Saturday, February 23, 2008

It's Still About Oil. All The Rest Is Subterfuge

If Basra in Iraq is any indication of what Iraqis will do to each other when they are given control over their own territory(read about it here), then we should stop wringing our hands about protecting them with the our military. We are not protecting them from armies of other countries we have been protecting them from themselves.

Clearly they want to fight and will fight each other, at the tribal level, at the religious level, at the territory level, and on any level which they can use as an excuse to fight. It's hatred at its worst, and nothing we can do, or anyone else can do, is going to stop it, now or in the future. It's bound to come. It's a powder keg which was kept safe from blowing up only by the heavy hand of Saddam. We have replaced him as that heavy hand in his demise.

The idea of the surge, we were told, was to give Iraqis the cover they needed from violence to get a so-called unity government up and running.

That not only hasn't happened, but in Basra at least it's blown up into gang warfare of the most violent nature. And today we read that a hail of mortars or rockets has hit the Green Zone again.
Few people still argue against the claim that oil in Iraq was and still is the huge prize for which Cheney/Bush decided to invade the country. Getting Saddam and destroying WMD were the red herrings they used to strike fear in the hearts of their countrymen.

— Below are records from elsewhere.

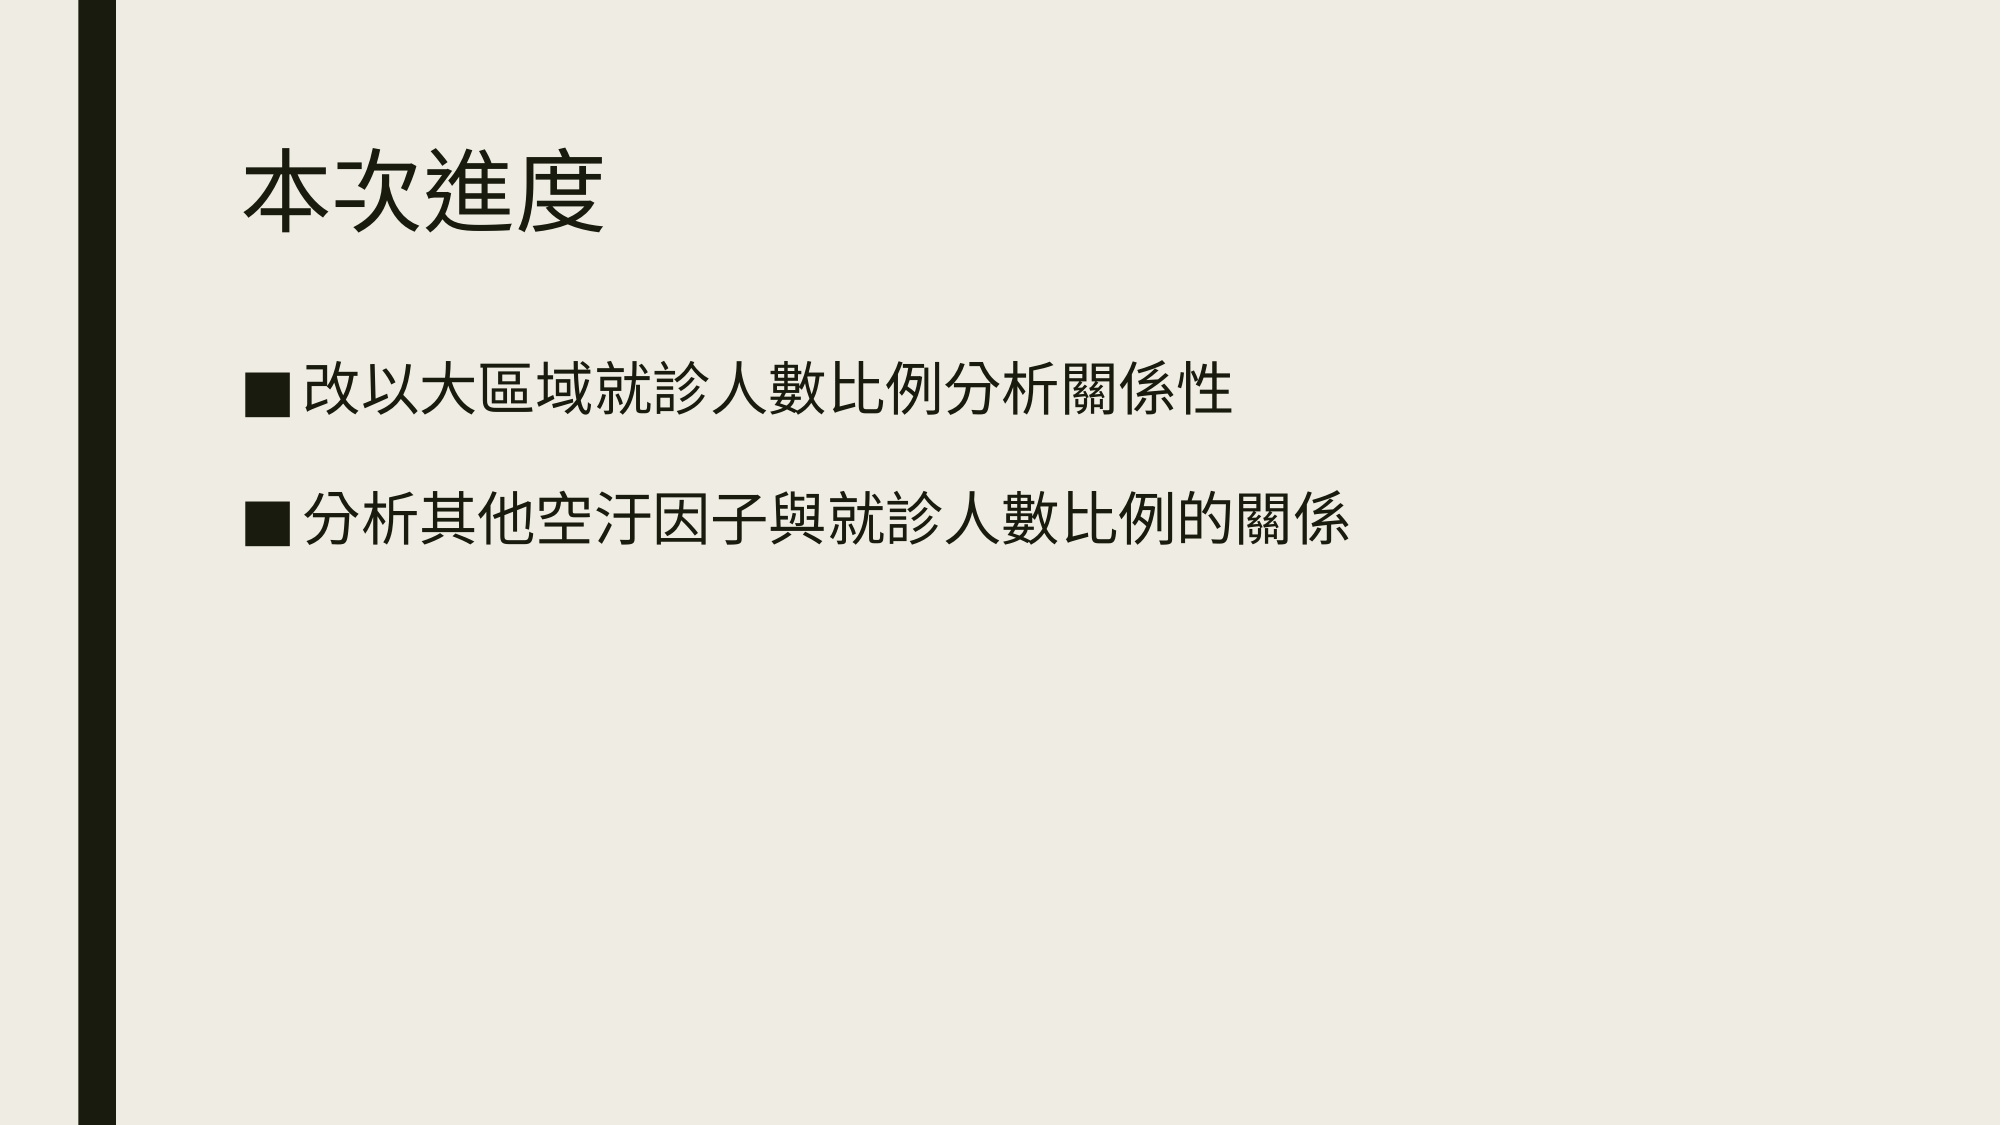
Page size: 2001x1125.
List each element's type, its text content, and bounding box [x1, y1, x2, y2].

text_box 本次進度 [225, 112, 1925, 280]
list 改以大區域就診人數比例分析關係性 分析其他空汙因子與就診人數比例的關係 [225, 310, 1925, 1075]
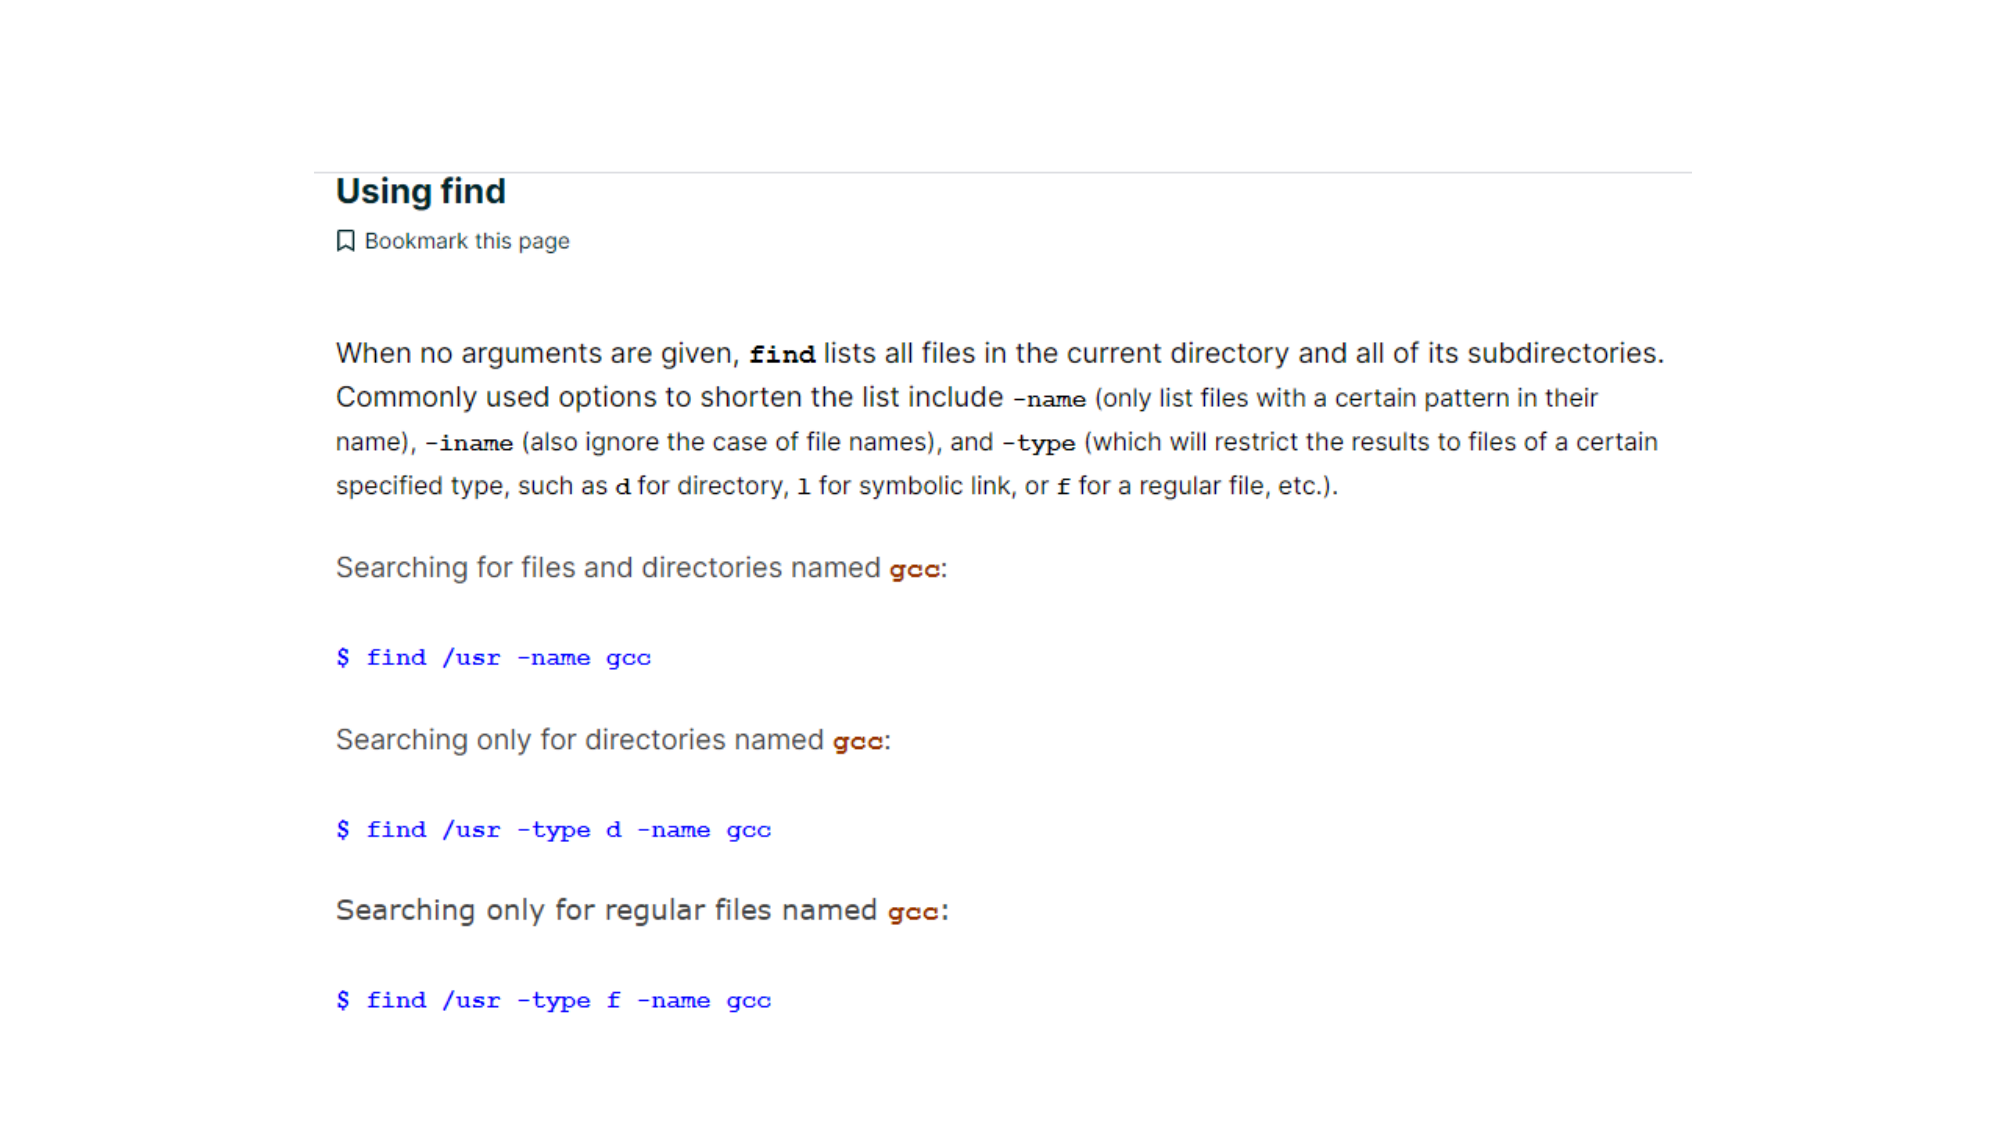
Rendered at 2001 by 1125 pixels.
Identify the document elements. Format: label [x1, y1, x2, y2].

picture [314, 169, 1692, 1050]
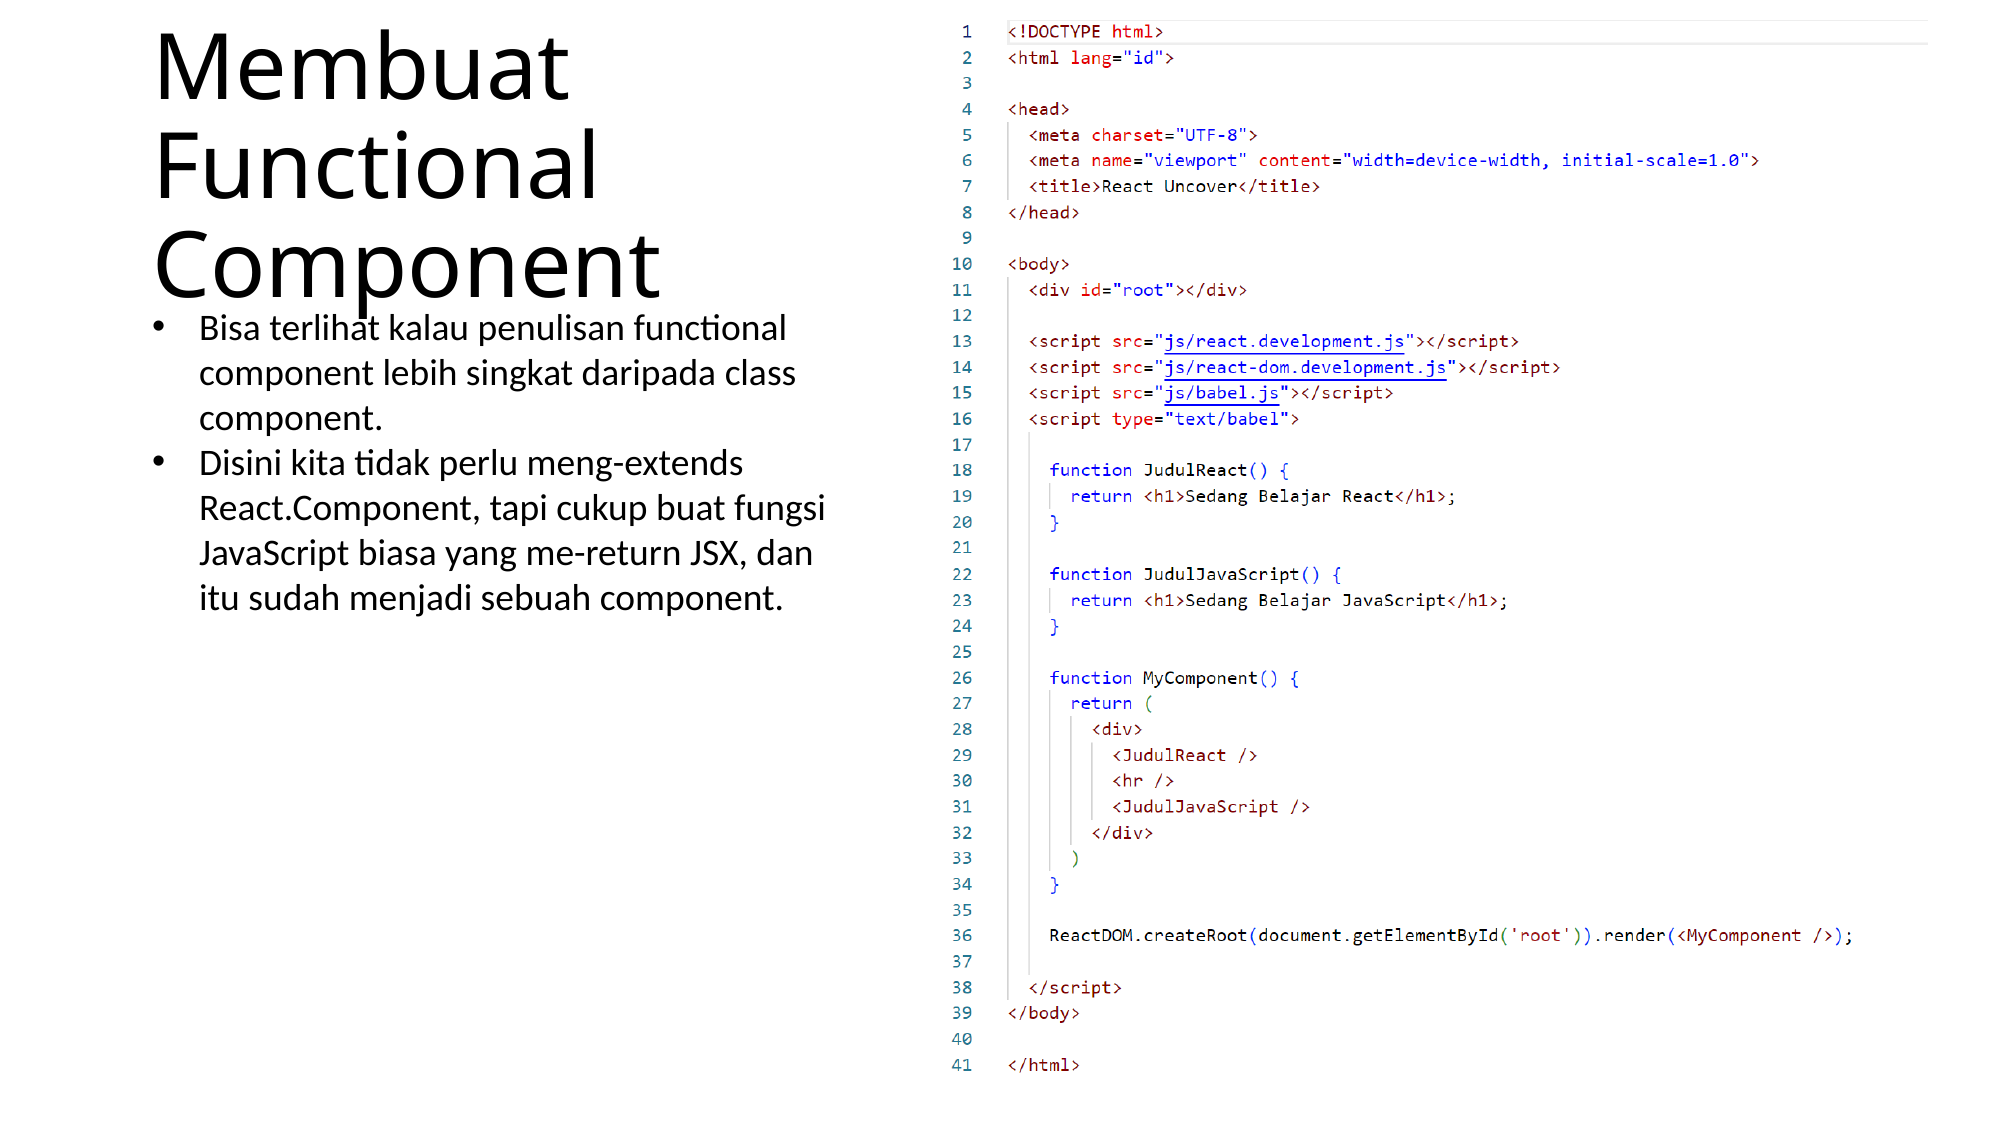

But there is a legitimate need for our military to stay in Iraq for some time to come, and that is the need to protect, not the Iraqis who want to kill each other, but the oil there and the infrastructure to get it out of the ground and ship it to market.

I do not expect that we will withdraw all of our troops anytime soon. Iran is trying to wait us out so they can move into the vacuum that would be Iraq, and control its oil. Iran is second only to Saudi Arabia as having the largest known oil reserves on the planet. Iraq is third in that count.
If Iran were to control both their own reserves and those of Iraq, they would become the new king of the jungle that is the global oil market. Whatever one's politics and disgusts about what's done in our name, there is a real and serious need to keep Iran from becoming that new King. That means military protection for the oil industry in Iraq.

Repeated reports that fourteen hardened military bases are being, or have been, built in that country, plus the existence of the world's largest Embassy, ours in Baghdad, confirm for this writer that these are the makings of the infrastructure essential to protecting Iraq's oil industry.

At least on this score I doubt that we will see much if any difference in policy and behavior toward Iraq after January 9, 2009, regardless of which party wins the White House, and even if the Dems gain a bullet proof Congressional majority.

Since the invasion began Iraq has been a hole in civilization, completely surrounded by bad guys, into which we've poured the blood of untold thousands of human beings, including thousands of Americans, and tried to bury them under billions of dollars.

But it's still the oil people. We need to protect it from those who would loot it and use it against, not just the USA, but against what is the global economy and civilization.